** TO-DO ITEM **
Write each entry out again exactly as it was given.

** LISTED ENTRIES **

============

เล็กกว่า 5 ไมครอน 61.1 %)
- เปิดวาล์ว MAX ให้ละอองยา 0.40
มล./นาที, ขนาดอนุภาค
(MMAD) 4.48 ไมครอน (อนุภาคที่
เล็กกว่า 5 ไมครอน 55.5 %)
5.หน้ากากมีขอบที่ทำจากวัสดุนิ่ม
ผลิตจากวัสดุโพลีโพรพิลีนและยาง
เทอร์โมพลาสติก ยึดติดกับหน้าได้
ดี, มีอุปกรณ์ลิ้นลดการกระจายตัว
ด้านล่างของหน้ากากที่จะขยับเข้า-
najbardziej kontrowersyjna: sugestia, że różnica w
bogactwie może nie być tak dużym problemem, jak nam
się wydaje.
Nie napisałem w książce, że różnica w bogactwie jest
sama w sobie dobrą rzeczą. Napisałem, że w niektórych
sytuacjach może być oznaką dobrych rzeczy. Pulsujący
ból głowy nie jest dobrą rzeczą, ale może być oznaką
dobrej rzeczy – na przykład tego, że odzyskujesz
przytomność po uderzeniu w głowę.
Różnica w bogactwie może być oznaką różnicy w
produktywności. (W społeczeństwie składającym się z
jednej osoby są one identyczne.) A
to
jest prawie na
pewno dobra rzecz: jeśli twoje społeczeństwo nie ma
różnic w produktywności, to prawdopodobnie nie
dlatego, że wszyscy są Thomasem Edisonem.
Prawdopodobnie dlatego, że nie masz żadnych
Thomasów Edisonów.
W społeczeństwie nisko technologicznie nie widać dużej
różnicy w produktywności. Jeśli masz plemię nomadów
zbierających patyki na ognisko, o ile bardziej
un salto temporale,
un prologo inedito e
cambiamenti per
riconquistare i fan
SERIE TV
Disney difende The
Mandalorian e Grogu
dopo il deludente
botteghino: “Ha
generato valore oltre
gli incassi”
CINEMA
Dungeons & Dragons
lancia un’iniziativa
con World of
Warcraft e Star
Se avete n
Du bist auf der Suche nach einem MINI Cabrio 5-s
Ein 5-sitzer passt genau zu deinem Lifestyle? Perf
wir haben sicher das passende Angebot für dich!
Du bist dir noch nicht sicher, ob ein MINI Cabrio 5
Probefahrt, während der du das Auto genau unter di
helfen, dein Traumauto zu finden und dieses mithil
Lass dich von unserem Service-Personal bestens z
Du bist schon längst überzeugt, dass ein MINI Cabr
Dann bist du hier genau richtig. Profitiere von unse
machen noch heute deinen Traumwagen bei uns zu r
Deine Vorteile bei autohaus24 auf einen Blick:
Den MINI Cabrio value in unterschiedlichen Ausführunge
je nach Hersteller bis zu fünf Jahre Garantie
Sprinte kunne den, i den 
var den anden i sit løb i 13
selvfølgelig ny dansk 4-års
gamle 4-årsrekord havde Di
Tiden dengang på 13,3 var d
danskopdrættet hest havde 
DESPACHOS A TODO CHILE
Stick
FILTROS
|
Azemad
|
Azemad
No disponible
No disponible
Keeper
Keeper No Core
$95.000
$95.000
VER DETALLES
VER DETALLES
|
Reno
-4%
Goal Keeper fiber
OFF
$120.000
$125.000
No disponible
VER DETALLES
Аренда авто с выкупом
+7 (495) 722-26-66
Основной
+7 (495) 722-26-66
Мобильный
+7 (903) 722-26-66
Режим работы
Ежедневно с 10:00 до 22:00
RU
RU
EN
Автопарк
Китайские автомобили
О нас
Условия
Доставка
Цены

============

** ANSWER BELOW **
เล็กกว่า 5 ไมครอน 61.1 %)
- เปิดวาล์ว MAX ให้ละอองยา 0.40
มล./นาที, ขนาดอนุภาค
(MMAD) 4.48 ไมครอน (อนุภาคที่
เล็กกว่า 5 ไมครอน 55.5 %)
5.หน้ากากมีขอบที่ทำจากวัสดุนิ่ม
ผลิตจากวัสดุโพลีโพรพิลีนและยาง
เทอร์โมพลาสติก ยึดติดกับหน้าได้
ดี, มีอุปกรณ์ลิ้นลดการกระจายตัว
ด้านล่างของหน้ากากที่จะขยับเข้า-
najbardziej kontrowersyjna: sugestia, że różnica w
bogactwie może nie być tak dużym problemem, jak nam
się wydaje.
Nie napisałem w książce, że różnica w bogactwie jest
sama w sobie dobrą rzeczą. Napisałem, że w niektórych
sytuacjach może być oznaką dobrych rzeczy. Pulsujący
ból głowy nie jest dobrą rzeczą, ale może być oznaką
dobrej rzeczy – na przykład tego, że odzyskujesz
przytomność po uderzeniu w głowę.
Różnica w bogactwie może być oznaką różnicy w
produktywności. (W społeczeństwie składającym się z
jednej osoby są one identyczne.) A
to
jest prawie na
pewno dobra rzecz: jeśli twoje społeczeństwo nie ma
różnic w produktywności, to prawdopodobnie nie
dlatego, że wszyscy są Thomasem Edisonem.
Prawdopodobnie dlatego, że nie masz żadnych
Thomasów Edisonów.
W społeczeństwie nisko technologicznie nie widać dużej
różnicy w produktywności. Jeśli masz plemię nomadów
zbierających patyki na ognisko, o ile bardziej
un salto temporale,
un prologo inedito e
cambiamenti per
riconquistare i fan
SERIE TV
Disney difende The
Mandalorian e Grogu
dopo il deludente
botteghino: “Ha
generato valore oltre
gli incassi”
CINEMA
Dungeons & Dragons
lancia un’iniziativa
con World of
Warcraft e Star
Se avete n
Du bist auf der Suche nach einem MINI Cabrio 5-s
Ein 5-sitzer passt genau zu deinem Lifestyle? Perf
wir haben sicher das passende Angebot für dich!
Du bist dir noch nicht sicher, ob ein MINI Cabrio 5
Probefahrt, während der du das Auto genau unter di
helfen, dein Traumauto zu finden und dieses mithil
Lass dich von unserem Service-Personal bestens z
Du bist schon längst überzeugt, dass ein MINI Cabr
Dann bist du hier genau richtig. Profitiere von unse
machen noch heute deinen Traumwagen bei uns zu r
Deine Vorteile bei autohaus24 auf einen Blick:
Den MINI Cabrio value in unterschiedlichen Ausführunge
je nach Hersteller bis zu fünf Jahre Garantie
Sprinte kunne den, i den 
var den anden i sit løb i 13
selvfølgelig ny dansk 4-års
gamle 4-årsrekord havde Di
Tiden dengang på 13,3 var d
danskopdrættet hest havde 
DESPACHOS A TODO CHILE
Stick
FILTROS
|
Azemad
|
Azemad
No disponible
No disponible
Keeper
Keeper No Core
$95.000
$95.000
VER DETALLES
VER DETALLES
|
Reno
-4%
Goal Keeper fiber
OFF
$120.000
$125.000
No disponible
VER DETALLES
Аренда авто с выкупом
+7 (495) 722-26-66
Основной
+7 (495) 722-26-66
Мобильный
+7 (903) 722-26-66
Режим работы
Ежедневно с 10:00 до 22:00
RU
RU
EN
Автопарк
Китайские автомобили
О нас
Условия
Доставка
Цены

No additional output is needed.